THE TASK:
What is needed is every line of the material that contains "shield".

..........

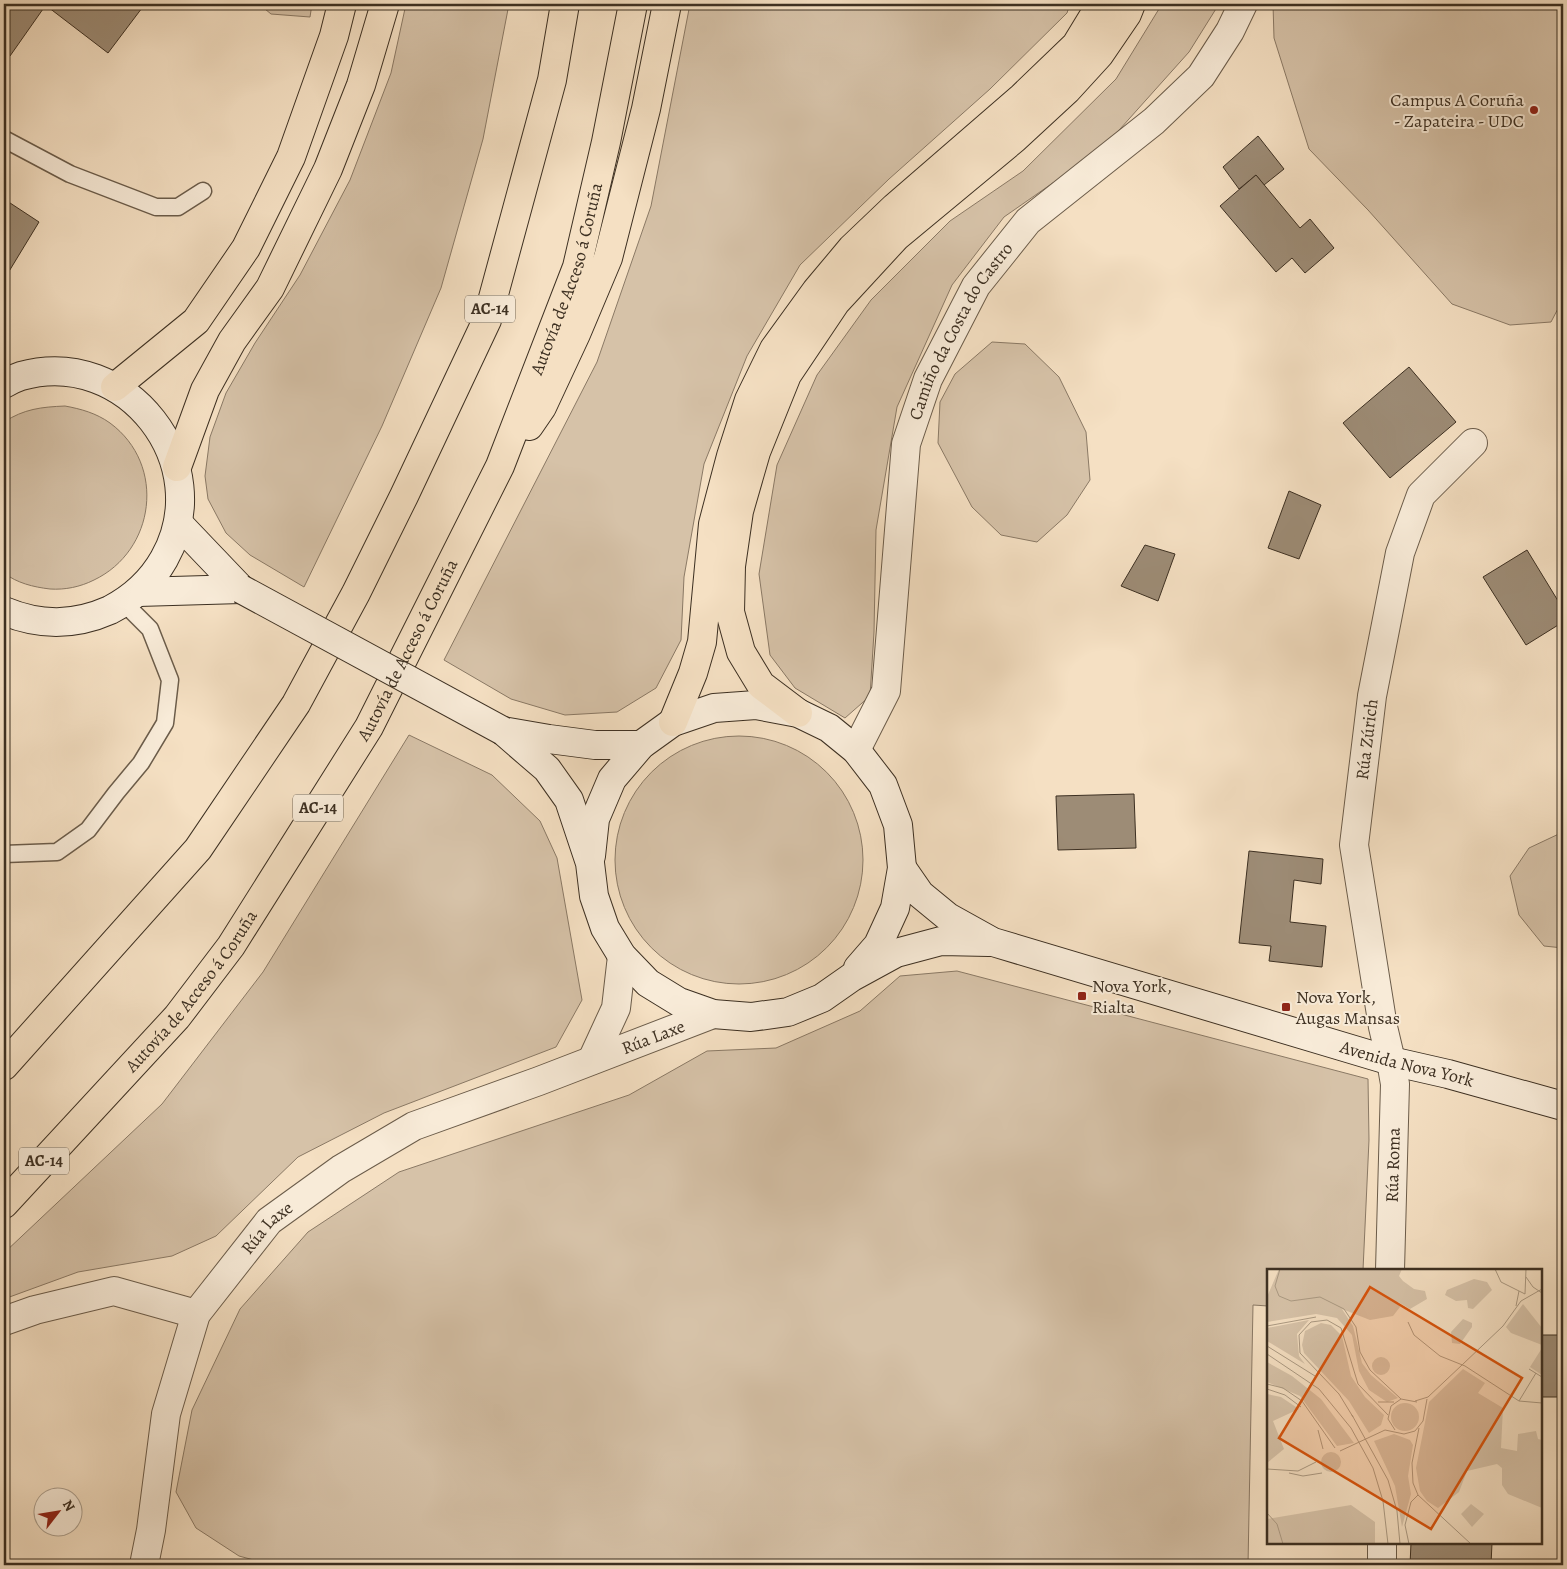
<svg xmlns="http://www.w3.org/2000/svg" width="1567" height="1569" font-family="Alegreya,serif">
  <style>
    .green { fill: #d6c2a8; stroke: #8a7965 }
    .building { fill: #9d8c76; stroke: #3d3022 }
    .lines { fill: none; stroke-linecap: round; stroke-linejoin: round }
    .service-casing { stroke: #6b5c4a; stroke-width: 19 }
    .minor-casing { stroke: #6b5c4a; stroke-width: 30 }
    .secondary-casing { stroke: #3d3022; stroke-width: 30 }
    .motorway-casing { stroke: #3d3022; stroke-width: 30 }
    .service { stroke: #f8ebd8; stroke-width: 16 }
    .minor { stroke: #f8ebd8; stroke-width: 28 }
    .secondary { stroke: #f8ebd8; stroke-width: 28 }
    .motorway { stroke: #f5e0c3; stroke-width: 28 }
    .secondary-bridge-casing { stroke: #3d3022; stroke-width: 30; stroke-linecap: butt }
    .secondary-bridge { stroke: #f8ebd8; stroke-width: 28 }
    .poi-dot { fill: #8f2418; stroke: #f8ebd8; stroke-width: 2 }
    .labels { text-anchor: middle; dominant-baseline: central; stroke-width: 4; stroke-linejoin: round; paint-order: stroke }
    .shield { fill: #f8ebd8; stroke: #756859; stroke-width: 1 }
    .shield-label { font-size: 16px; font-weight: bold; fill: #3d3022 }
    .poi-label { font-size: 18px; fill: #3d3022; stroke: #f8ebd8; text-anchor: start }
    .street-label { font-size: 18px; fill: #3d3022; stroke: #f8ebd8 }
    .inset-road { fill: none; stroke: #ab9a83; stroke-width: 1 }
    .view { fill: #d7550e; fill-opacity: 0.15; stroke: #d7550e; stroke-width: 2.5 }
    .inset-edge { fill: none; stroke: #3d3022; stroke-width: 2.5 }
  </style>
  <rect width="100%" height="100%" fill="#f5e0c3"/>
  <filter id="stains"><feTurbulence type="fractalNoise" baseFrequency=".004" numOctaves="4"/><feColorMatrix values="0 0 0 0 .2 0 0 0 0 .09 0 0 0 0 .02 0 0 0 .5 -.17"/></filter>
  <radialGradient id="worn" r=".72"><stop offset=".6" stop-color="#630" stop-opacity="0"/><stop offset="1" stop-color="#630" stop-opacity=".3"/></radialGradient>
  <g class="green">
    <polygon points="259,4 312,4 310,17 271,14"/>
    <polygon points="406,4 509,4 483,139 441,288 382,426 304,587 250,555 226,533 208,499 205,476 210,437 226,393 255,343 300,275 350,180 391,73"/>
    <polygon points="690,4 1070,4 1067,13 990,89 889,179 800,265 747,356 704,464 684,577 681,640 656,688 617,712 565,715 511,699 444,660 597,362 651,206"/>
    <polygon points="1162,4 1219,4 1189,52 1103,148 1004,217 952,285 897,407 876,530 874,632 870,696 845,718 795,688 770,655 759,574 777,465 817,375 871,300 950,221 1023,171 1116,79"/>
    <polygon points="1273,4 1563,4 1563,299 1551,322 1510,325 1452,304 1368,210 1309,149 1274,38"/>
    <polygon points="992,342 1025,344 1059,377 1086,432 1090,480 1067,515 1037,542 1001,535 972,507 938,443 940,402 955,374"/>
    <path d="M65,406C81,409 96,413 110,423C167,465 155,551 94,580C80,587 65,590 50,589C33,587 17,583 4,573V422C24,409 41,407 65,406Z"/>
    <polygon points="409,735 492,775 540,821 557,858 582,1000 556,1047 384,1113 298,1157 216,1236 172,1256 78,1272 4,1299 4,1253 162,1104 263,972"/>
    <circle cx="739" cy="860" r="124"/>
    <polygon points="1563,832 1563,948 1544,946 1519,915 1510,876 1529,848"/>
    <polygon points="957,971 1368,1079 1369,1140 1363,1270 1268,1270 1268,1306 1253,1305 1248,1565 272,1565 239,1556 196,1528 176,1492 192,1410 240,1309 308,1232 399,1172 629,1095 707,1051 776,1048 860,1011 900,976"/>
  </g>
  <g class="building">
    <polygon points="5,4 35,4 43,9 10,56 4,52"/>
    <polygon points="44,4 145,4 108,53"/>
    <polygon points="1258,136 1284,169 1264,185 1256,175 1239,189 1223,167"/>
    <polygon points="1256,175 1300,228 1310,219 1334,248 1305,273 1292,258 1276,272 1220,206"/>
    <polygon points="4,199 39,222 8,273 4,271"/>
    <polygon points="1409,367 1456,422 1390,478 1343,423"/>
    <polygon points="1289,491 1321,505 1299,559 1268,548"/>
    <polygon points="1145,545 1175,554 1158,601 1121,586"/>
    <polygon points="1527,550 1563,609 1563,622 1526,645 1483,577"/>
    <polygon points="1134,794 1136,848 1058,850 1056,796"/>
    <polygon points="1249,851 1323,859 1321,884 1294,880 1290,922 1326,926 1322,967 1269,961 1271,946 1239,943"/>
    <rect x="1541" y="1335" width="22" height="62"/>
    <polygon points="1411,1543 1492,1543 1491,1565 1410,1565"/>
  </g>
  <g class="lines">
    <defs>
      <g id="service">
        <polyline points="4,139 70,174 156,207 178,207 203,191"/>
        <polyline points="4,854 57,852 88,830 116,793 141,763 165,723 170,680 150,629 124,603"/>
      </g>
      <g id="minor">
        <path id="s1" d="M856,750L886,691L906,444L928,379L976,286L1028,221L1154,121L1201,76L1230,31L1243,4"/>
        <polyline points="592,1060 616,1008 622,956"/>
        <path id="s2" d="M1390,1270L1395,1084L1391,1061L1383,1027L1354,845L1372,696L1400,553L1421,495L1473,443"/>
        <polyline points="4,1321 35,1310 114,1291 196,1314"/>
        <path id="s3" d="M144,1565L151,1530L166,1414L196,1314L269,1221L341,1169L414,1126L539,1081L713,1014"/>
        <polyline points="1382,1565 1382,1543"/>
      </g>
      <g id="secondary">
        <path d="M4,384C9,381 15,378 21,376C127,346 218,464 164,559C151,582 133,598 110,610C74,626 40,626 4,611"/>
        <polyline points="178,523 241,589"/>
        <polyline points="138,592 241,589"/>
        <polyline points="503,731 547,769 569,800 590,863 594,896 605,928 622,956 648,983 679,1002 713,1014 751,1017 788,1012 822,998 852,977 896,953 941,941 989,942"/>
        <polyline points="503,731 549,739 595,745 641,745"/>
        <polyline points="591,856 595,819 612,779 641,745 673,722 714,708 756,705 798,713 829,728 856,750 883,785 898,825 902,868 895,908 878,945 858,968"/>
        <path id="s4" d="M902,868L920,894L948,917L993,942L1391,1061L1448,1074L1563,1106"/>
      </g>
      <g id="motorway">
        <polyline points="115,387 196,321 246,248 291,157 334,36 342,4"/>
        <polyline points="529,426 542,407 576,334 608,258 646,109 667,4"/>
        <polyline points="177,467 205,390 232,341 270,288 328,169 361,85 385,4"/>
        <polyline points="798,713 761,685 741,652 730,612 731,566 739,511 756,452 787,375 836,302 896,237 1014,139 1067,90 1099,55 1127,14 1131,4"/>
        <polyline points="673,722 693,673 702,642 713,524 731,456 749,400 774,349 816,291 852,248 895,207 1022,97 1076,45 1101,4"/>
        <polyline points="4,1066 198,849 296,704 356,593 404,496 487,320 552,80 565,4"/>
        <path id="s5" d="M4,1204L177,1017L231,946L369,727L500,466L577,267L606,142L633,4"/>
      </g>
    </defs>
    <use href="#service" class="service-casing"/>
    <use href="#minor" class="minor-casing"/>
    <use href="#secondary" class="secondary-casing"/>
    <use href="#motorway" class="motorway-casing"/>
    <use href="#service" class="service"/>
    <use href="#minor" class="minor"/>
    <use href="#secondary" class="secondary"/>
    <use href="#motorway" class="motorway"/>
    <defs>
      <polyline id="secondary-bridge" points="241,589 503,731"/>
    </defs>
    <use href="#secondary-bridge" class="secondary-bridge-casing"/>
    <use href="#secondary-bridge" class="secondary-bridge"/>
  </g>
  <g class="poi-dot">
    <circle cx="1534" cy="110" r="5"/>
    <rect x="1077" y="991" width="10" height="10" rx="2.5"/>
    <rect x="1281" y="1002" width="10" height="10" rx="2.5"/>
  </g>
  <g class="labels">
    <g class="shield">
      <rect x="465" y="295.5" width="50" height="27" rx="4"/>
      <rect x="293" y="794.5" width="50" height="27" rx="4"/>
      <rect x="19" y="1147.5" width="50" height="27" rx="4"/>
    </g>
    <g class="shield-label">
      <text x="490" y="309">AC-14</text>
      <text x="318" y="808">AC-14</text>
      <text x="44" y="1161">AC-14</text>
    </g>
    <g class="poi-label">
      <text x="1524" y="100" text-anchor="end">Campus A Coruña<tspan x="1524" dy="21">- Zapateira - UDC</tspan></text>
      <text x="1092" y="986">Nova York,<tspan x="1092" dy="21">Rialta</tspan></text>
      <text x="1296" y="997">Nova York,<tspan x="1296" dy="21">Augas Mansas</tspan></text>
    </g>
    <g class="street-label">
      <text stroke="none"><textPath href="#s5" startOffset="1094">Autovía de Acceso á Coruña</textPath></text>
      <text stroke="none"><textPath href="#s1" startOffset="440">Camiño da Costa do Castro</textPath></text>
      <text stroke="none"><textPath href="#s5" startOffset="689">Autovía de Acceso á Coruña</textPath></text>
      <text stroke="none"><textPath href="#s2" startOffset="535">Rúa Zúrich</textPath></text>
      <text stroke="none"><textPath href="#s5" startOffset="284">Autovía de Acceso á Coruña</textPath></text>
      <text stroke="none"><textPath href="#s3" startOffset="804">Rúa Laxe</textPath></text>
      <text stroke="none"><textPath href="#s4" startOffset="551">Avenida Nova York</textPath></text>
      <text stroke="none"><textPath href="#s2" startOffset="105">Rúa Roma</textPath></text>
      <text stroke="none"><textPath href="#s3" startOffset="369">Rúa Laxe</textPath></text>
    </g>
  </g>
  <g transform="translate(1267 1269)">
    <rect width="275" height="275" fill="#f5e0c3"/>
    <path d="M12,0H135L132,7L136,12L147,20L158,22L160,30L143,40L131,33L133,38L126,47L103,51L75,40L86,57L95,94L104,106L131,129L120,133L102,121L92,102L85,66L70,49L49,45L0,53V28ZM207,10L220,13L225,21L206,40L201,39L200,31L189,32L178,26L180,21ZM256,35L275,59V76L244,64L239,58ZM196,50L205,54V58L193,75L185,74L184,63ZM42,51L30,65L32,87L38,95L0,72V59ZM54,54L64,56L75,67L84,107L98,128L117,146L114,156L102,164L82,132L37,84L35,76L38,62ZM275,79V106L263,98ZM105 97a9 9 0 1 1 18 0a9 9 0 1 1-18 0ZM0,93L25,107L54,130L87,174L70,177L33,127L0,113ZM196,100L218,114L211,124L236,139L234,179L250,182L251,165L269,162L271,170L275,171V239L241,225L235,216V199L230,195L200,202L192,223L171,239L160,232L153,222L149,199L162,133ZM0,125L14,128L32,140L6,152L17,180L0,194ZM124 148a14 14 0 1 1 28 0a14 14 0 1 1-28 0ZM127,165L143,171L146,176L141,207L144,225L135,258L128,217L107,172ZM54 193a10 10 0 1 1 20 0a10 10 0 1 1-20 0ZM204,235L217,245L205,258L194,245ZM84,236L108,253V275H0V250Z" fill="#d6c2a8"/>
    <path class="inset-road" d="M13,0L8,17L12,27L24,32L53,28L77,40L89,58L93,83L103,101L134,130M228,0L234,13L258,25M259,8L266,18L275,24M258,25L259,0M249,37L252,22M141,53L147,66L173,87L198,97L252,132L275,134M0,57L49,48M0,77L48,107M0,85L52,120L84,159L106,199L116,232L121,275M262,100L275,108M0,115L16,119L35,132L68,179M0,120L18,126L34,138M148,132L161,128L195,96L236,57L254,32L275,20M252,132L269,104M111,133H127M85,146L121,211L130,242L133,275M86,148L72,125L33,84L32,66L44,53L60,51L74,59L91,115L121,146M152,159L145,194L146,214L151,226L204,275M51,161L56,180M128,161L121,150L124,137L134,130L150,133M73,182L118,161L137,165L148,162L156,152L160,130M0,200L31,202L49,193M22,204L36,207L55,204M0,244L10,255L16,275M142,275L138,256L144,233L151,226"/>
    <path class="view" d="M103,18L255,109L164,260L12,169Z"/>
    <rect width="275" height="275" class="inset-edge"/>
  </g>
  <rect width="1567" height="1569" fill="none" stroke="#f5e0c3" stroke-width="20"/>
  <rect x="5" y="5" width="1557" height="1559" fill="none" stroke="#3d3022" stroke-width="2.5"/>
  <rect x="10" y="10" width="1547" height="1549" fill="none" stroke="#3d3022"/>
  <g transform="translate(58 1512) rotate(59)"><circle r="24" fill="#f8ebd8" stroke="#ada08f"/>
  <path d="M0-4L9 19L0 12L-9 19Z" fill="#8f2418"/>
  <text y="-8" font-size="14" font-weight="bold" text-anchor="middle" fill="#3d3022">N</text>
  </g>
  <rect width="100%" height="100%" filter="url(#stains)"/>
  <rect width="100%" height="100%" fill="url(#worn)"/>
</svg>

..........

FINISHED EXERCISE:
    .shield { fill: #f8ebd8; stroke: #756859; stroke-width: 1 }
    .shield-label { font-size: 16px; font-weight: bold; fill: #3d3022 }
    <g class="shield">
    <g class="shield-label">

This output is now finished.